Smack in the middle of the Sahara Desert is one of the most demanding and scorching running routes in the world. The race’s total distance is 240 to 250 kilometres, adjusting year after year. Runners split up the course over six days and only have one day to rest, which is usually after the longest stretch. Who’s crazy enough to run 250 kilometres through the Sahara? Founder Patrick Bauer walked 350 kilometres through the desert, only supported by what was on his back. He turned it into a race in 1986 and it remains one of the most popular ultras in the world.

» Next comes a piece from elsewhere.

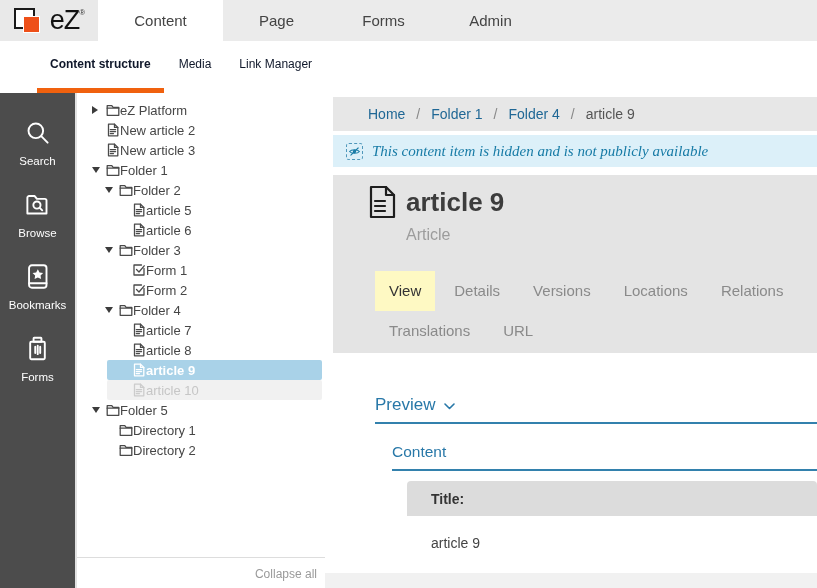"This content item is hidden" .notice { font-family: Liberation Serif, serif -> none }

Where: Pietermaritzburg, South Africa

When: 28 August, 2022

The Comrades Marathon is an ultramarathon of approximately 89 kilometres and is run annually in the KwaZulu-Natal province of South Africa between the cities of Durban and Pietermaritzburg. It is the world’s largest and oldest ultramarathon race and is run over a rolling course of tough hills in often tropical weather conditions.

6633 Arctic Ultra


Where: Yukon Territory, Canada

When: 23 February, 2023

If you’ve ever wanted to feel like you’ve reached the end of the world, this race is your ticket. The 6633 Ultra offers 193-kilometre and 611-kilometre races that start in Canada’s Yukon Territory and continue through the Northwest Territories. Get ready for a lot (and we mean a lot) of heavy winds and temperatures ranging from 9-30 degrees, but you can also look forward to beautiful panoramic views. Oh, and if you choose the 611-kilometre course (ouch), you’ll end your race at the hamlet of Tuktoyaktuk along the banks of the Arctic Circle. Now that’s an epic finish line.

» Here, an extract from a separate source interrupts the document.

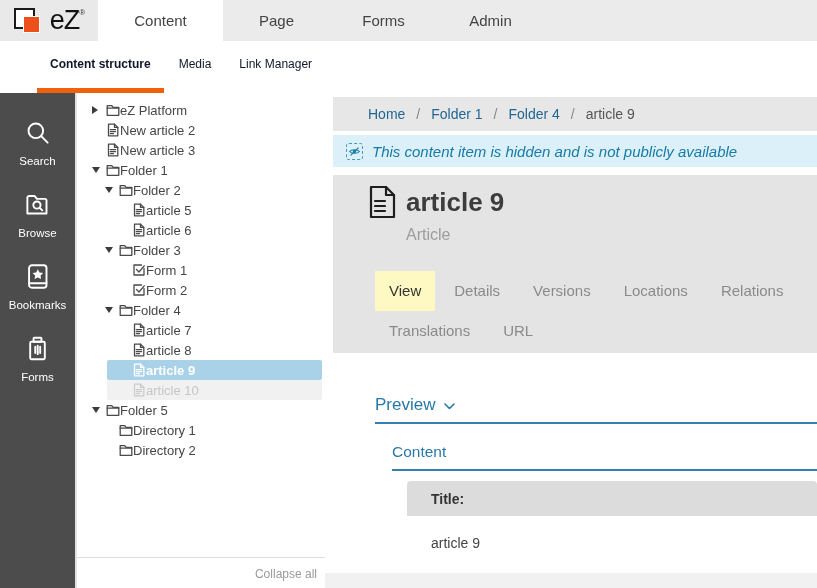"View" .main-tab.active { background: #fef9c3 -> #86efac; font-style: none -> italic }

Western States 100-Mile Endurance Run


Where: Squaw Valley, California
When: 24 – 25 June, 2023

If you know at least one name of an ultra race, chances are it’s Western States. It’s officially the oldest 160km in the world and brings people from all over to master the infamous, hot course. Runners have 30 hours to conquer the west coast beast, and over time will climb more than 5400 cumulative metres in elevation and descend more than 7000 metres. At some points, runners are so high in elevation that they have to run through snow, and other times they are completely exposed in the summer heat.

Badwater 135


Where: Death Valley, California

When: 4-6 July, 2023

If you’ve ever wanted to know what it feels like to run the lowest valleys and highest peaks in the US, the Badwater 217km race is what you need. The course starts at Badwater Basin in Death Valley, the lowest elevation in North America, and finishes at the end of the road on Mount Whitney, the tallest mountain in the continental US. The race covers three mountain ranges and participants experience 4450 metres of cumulative ascent and more than 1800 metres of cumulative descent.

Ultra-Trail Cape Town


Where: Cape Town, South Africa

When: 25 – 27 November, 2022

Ultra-trail Cape Town hosts a variety of trail races that traverse the beautiful mountain trails of the Cape Peninsula. Cape Town is a world-class destination featured on many trail runners’ bucket lists. The Mother City is shaped by two oceans and Table Mountain National Park, a dramatic mountain chain that stretches from Table Bay in the north to Cape Point in the south. UTCT offers a distance to suit every trail runner – 100 miler, 100km, 55km, 35km and 23km.